I sank down onto the closed toilet lid, pressing my fist against my mouth to muffle the sound. I didn’t cry. Crying would mean something human had survived inside me, and I wasn’t ready to believe that yet. I was trapped in a nightmare of my own immaculate design, and the final judgment was coming.
The settlement negotiations over the next two months were a bloodbath, mostly because I had no weapons left to fight with.
Irma didn’t ask for everything, which somehow made it infinitely worse. If she had tried to take it all, I could have hated her cleanly. I could have played the victim, told my remaining friends she was a greedy, vindictive harpy, and built a little altar to my own martyrdom.
But she was surgical in her precision.
She kept the house in San Pedro. She demanded her full forty percent ownership stake in Salgado Desarrollo be formally and publicly recognized. She demanded full repayment of the misused corporate funds, deducted directly from my personal dividends.
And then came the condition that made me throw the bound contract across my lawyer’s desk.
“She wants me to sign a public statement admitting she financed the origin of the company?” I shouted, pacing Arturo’s office like a caged animal. “That’s not the story! I built this from the dirt!”
Arturo leaned back in his leather chair, steepling his fingers. “She did finance it, Marcial. We have the bank records of the collateral loan from her father’s land.”
“But that’s not the story!”
“No,” Arturo said quietly. “It’s not your story.”
For years, my origin myth had been polished until it blinded people.

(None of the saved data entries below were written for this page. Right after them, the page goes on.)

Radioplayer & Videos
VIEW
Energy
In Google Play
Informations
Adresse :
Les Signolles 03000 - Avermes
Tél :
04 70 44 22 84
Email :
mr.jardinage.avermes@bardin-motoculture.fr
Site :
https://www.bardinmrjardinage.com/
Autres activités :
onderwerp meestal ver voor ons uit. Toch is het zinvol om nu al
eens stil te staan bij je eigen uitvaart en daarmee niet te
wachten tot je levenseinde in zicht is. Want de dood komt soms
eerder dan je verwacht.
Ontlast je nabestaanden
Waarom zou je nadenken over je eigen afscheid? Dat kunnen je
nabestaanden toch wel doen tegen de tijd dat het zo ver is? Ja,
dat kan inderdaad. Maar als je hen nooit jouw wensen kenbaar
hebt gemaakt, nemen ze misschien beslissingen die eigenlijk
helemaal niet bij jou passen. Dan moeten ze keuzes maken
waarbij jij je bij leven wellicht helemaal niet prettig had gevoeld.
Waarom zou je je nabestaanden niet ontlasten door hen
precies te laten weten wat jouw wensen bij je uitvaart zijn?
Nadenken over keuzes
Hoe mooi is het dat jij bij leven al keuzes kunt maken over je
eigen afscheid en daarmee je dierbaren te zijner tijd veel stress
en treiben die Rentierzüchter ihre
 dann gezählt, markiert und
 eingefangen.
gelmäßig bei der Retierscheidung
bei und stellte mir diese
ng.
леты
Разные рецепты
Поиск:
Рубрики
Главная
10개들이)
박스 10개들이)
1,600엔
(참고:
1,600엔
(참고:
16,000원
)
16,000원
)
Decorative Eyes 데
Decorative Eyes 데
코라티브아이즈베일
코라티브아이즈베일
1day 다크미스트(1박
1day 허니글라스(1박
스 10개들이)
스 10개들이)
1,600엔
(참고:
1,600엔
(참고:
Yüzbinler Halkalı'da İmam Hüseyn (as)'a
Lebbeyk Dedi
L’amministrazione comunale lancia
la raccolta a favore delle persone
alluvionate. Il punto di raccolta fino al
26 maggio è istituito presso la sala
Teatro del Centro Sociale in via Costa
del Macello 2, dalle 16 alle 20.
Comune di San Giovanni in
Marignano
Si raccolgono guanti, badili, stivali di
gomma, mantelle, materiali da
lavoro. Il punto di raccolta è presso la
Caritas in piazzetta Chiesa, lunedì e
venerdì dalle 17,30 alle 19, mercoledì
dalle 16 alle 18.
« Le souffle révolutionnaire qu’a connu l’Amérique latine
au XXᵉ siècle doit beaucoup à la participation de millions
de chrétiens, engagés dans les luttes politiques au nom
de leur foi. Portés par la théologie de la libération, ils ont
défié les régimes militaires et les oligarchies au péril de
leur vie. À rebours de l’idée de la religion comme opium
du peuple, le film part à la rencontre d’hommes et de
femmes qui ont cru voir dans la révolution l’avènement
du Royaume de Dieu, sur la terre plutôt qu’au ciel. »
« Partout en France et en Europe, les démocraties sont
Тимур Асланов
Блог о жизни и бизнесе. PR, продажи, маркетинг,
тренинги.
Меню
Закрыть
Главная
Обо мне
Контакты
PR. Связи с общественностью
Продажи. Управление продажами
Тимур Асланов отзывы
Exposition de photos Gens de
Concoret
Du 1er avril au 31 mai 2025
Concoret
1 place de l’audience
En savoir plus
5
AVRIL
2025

The poor boy with a big dream, no help, no shortcuts, who conquered the skyline through pure grit. I had told that story at a hundred business breakfasts while Irma sat beside me, smiling softly, never interrupting.
I finally understood that her silence hadn’t been submission. It had been a gift. And like every gift she had ever given me, I had mistaken it for something owed.
“I won’t sign that,” I spat.
Arturo sighed. “Then prepare for discovery. That means emails, bank records, and sworn testimonies becoming public record. It means the world seeing every single place where your legend and her sacrifice overlapped. It means the truth, Marcial. With receipts.”
I signed it two days later.
The divorce was finalized on a gloomy Thursday in late October.
I didn’t see Irma in person until that final day in court. She arrived wearing a sharp navy blue suit. Not black. She wasn’t mourning. Her hair was cut shorter, framing a face that looked rested, powerful, and completely detached from me. The surgical scar was hidden beneath her silk blouse, but I knew it was there.